Problem 1: Multi-User Support

multi-user-contexts.ts
// Each user automatically gets their own isolated context
await agent.run({
  context: assistantContext,
  args: { userId: "alice" }, // Alice's personal workspace
});

await agent.run({
  context: assistantContext,
  args: { userId: "bob" }, // Bob's separate workspace
});

// Alice and Bob never see each other's data!

Problem 2: Different Behaviors for Different Situations

multiple-context-types.ts
// Different contexts for different purposes
const casualChatContext = context({
  type: "casual-chat",
  instructions: "Be friendly and conversational",
});

const technicalSupportContext = context({
  type: "tech-support",
  instructions: "Be precise and solution-focused",
});

const salesContext = context({
  type: "sales",
  instructions: "Be helpful but also mention relevant products",
});

// Same agent, different personalities based on context!

Problem 3: Complex State Management

complex-state.ts
interface GameMemory {
  level: number;
  score: number;
  inventory: string[];
  currentRoom: string;
}

const gameContext = context<GameMemory>({
  type: "adventure-game",
  create: () => ({
    level: 1,
    score: 0,
    inventory: ["torch"],
    currentRoom: "entrance",
  }),
  // Game state persists between sessions!
});

What You Built

Your customer service agent demonstrates the three key Daydreams concepts:

1. Context Isolation

Each customer gets their own workspace:

// Different customers = different context instances
args: {
  customerId: "CUST001";
} // Alice's data
args: {
  customerId: "CUST002";
} // Bob's data (completely separate)

2. Context Composition

Combine contexts with .use():

use: (state) => [
  {
    context: accountContext,
    args: { customerId: state.args.customerId }, // Share customer ID
  },
];

The LLM automatically sees both customer support AND account data.

3. Action Scoping

Actions are available based on active contexts:

  • save-customer-info, create-ticket → Only in customer context
  • link-account, check-balance → Only in account context
  • Global actions → Available everywhere

Test the Complete Flow

node agent.ts

Try this conversation:

You: Hi, my name is Sarah Johnson, email sarah@email.com
Agent: [Uses save-customer-info action]

You: I need help with billing.
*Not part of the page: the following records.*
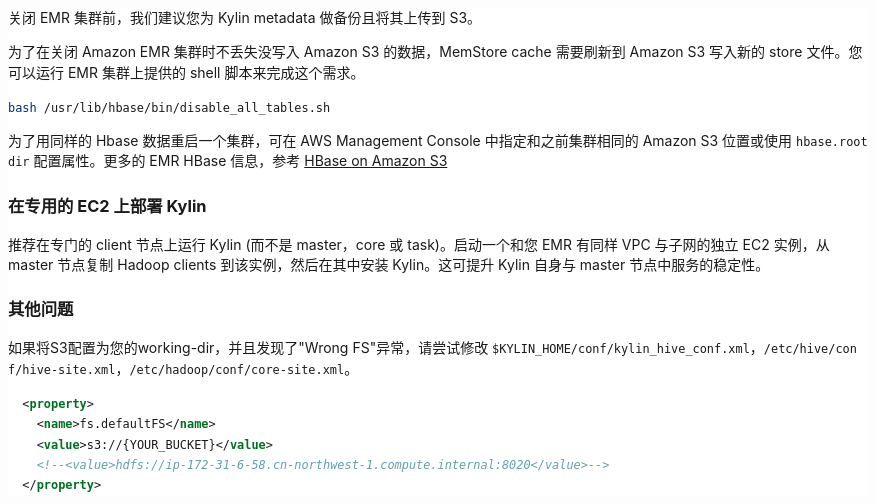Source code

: 关闭 EMR 集群前，我们建议您为 Kylin metadata 做备份且将其上传到 S3。

为了在关闭 Amazon EMR 集群时不丢失没写入 Amazon S3 的数据，MemStore cache 需要刷新到 Amazon S3 写入新的 store 文件。您可以运行 EMR 集群上提供的 shell 脚本来完成这个需求。 

```sh
bash /usr/lib/hbase/bin/disable_all_tables.sh
```

为了用同样的 Hbase 数据重启一个集群，可在 AWS Management Console 中指定和之前集群相同的 Amazon S3 位置或使用 `hbase.rootdir` 配置属性。更多的 EMR HBase 信息，参考 [HBase on Amazon S3](https://docs.aws.amazon.com/emr/latest/ReleaseGuide/emr-hbase-s3.html)

	
### 在专用的 EC2 上部署 Kylin 

推荐在专门的 client 节点上运行 Kylin (而不是 master，core 或 task)。启动一个和您 EMR 有同样 VPC 与子网的独立 EC2 实例，从 master 节点复制 Hadoop clients 到该实例，然后在其中安装 Kylin。这可提升 Kylin 自身与 master 节点中服务的稳定性。 
	
### 其他问题

如果将S3配置为您的working-dir，并且发现了"Wrong FS"异常，请尝试修改 `$KYLIN_HOME/conf/kylin_hive_conf.xml`，`/etc/hive/conf/hive-site.xml`，`/etc/hadoop/conf/core-site.xml`。 

```xml
  <property>
    <name>fs.defaultFS</name>
    <value>s3://{YOUR_BUCKET}</value>
    <!--<value>hdfs://ip-172-31-6-58.cn-northwest-1.compute.internal:8020</value>-->
  </property>
```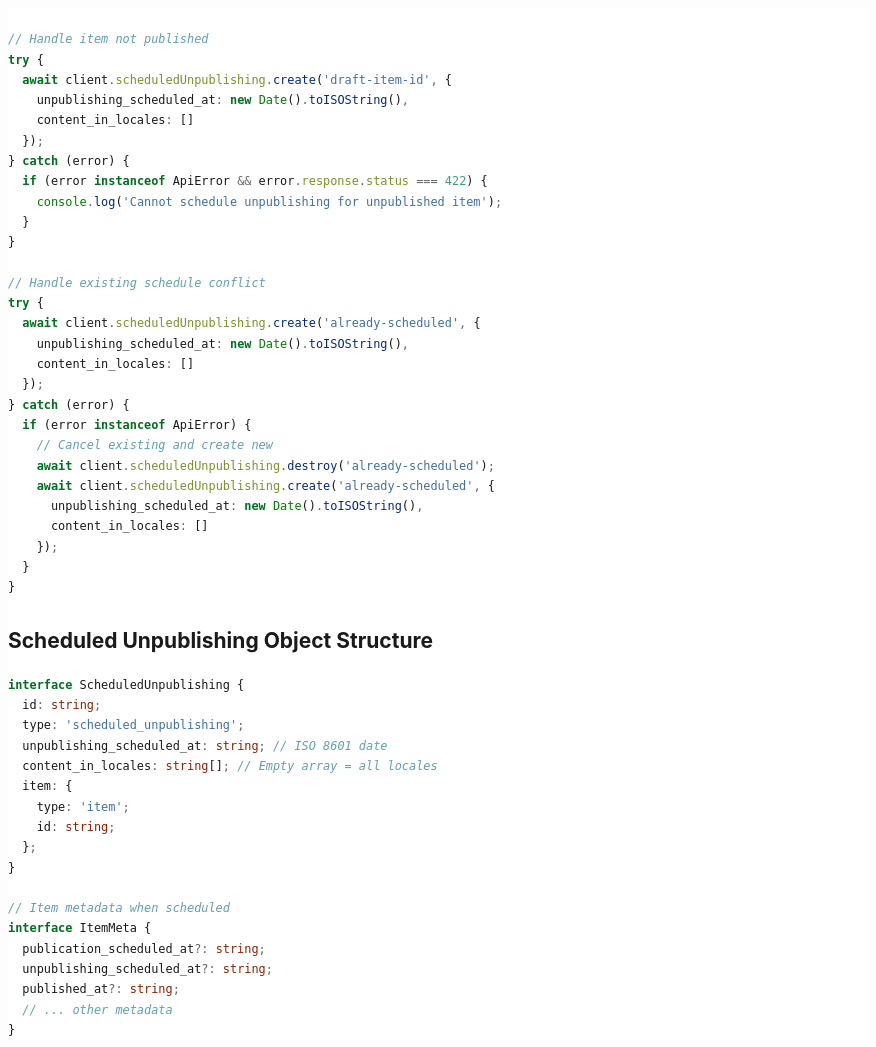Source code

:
 ```typescript

// Handle item not published
try {
  await client.scheduledUnpublishing.create('draft-item-id', {
    unpublishing_scheduled_at: new Date().toISOString(),
    content_in_locales: []
  });
} catch (error) {
  if (error instanceof ApiError && error.response.status === 422) {
    console.log('Cannot schedule unpublishing for unpublished item');
  }
}

// Handle existing schedule conflict
try {
  await client.scheduledUnpublishing.create('already-scheduled', {
    unpublishing_scheduled_at: new Date().toISOString(),
    content_in_locales: []
  });
} catch (error) {
  if (error instanceof ApiError) {
    // Cancel existing and create new
    await client.scheduledUnpublishing.destroy('already-scheduled');
    await client.scheduledUnpublishing.create('already-scheduled', {
      unpublishing_scheduled_at: new Date().toISOString(),
      content_in_locales: []
    });
  }
}
```

## Scheduled Unpublishing Object Structure

```typescript
interface ScheduledUnpublishing {
  id: string;
  type: 'scheduled_unpublishing';
  unpublishing_scheduled_at: string; // ISO 8601 date
  content_in_locales: string[]; // Empty array = all locales
  item: {
    type: 'item';
    id: string;
  };
}

// Item metadata when scheduled
interface ItemMeta {
  publication_scheduled_at?: string;
  unpublishing_scheduled_at?: string;
  published_at?: string;
  // ... other metadata
}
```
My account is ACC12345
Agent: [Uses link-account action, then can use check-balance]

You: Create a ticket for my billing issue
Agent: [Uses create-ticket action]

You: Thanks, that's resolved now
Agent: [Uses resolve-ticket action]

Key Concepts Learned

  • Contexts provide isolated, stateful workspaces
  • .use() composes contexts for modular functionality
  • .setActions() scopes actions to specific contexts
  • Memory persists between conversations for the same context args
  • LLM sees all active context data and available actions

Next Steps

Challenge: Add a third context for order management using .use() and give it order-specific actions!